Becca Hanson (Bainbridge Island, Washington), of Studio Hanson | Roberts, and SH | R Studios: Conservation by Design “Celebrating Wild Life.” Becca is a fellow of the American Society of Landscape Architects and founding director of both The Portico Group in 1983 and Studio Hanson | Roberts in 2003.
Daniel J. Hinkley (Kingston, Washington), writer, lecturer, explorer, nurseryman, and garden maker.
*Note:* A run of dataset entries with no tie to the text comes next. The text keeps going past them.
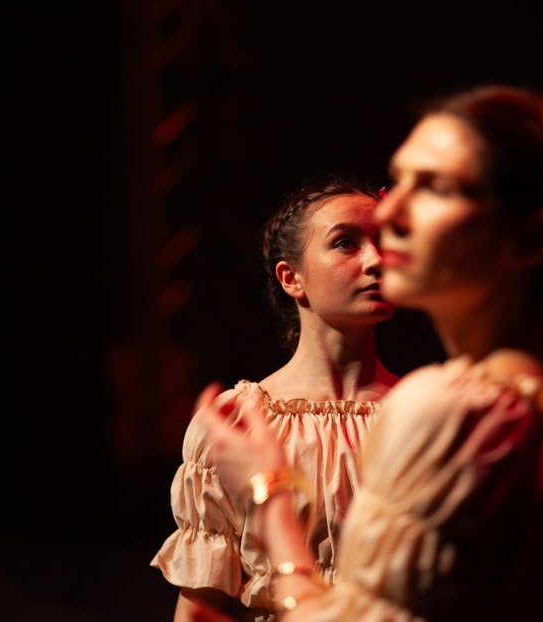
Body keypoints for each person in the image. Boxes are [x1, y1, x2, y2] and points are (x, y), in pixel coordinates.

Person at [196, 85, 543, 621]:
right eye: (400, 182)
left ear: (530, 238)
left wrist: (269, 497)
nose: (391, 213)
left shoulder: (452, 412)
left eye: (434, 188)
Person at [151, 174, 402, 621]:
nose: (377, 260)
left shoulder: (423, 414)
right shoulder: (242, 422)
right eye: (346, 243)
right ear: (292, 278)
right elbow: (202, 602)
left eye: (385, 241)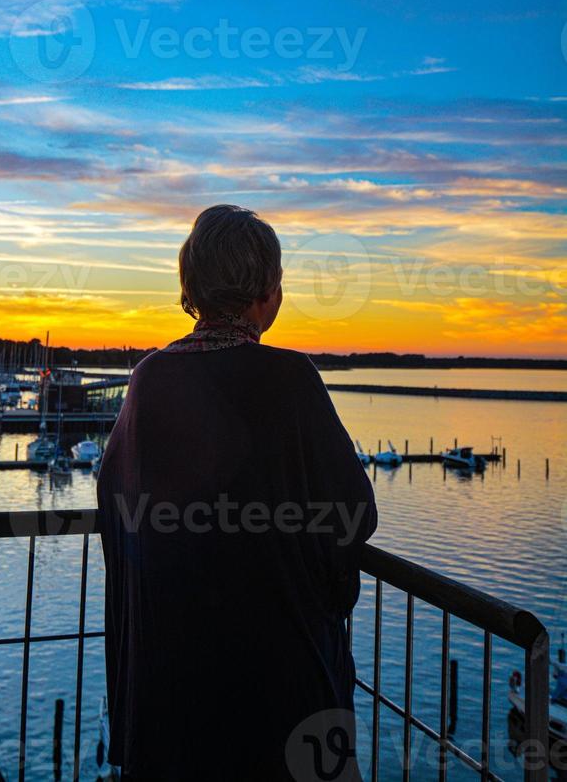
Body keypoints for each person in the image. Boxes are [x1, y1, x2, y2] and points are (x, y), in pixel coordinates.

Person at [97, 205, 377, 782]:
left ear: (191, 288)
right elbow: (353, 511)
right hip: (280, 691)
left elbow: (114, 506)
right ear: (268, 294)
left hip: (167, 690)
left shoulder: (150, 379)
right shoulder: (290, 379)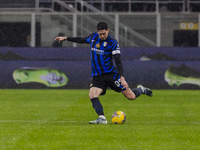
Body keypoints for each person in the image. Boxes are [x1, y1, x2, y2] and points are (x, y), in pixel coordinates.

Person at [54, 22, 153, 124]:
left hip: (111, 75)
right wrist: (66, 38)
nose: (102, 36)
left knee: (131, 96)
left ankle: (141, 89)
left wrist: (122, 77)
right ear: (97, 32)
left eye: (104, 34)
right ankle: (102, 118)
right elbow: (81, 39)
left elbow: (118, 61)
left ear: (108, 30)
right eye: (100, 34)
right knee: (92, 95)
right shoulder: (93, 37)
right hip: (98, 76)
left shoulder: (113, 43)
He designed and established both Heronswood and Windcliff in Washington state.
Nancy Roche (Sonoma, California), owner partner of Roche + Roche Landscape Architecture in Sonoma, California.
Noel Kingsbury, PhD (Oliveira do Hospital, Portugal), internationally acclaimed horticultural writer, teacher, lecturer, and garden/planting designer best known for promotion of naturalistic planting design, and 25 books, four in collaboration with Dutch designer Piet Oudolf.
Scot Medbury (Eugene, Oregon), an accomplished innovator in American public gardens, having served as director of the botanical gardens and conservatories in Brooklyn, New York, as well as San Francisco and Sonoma, California.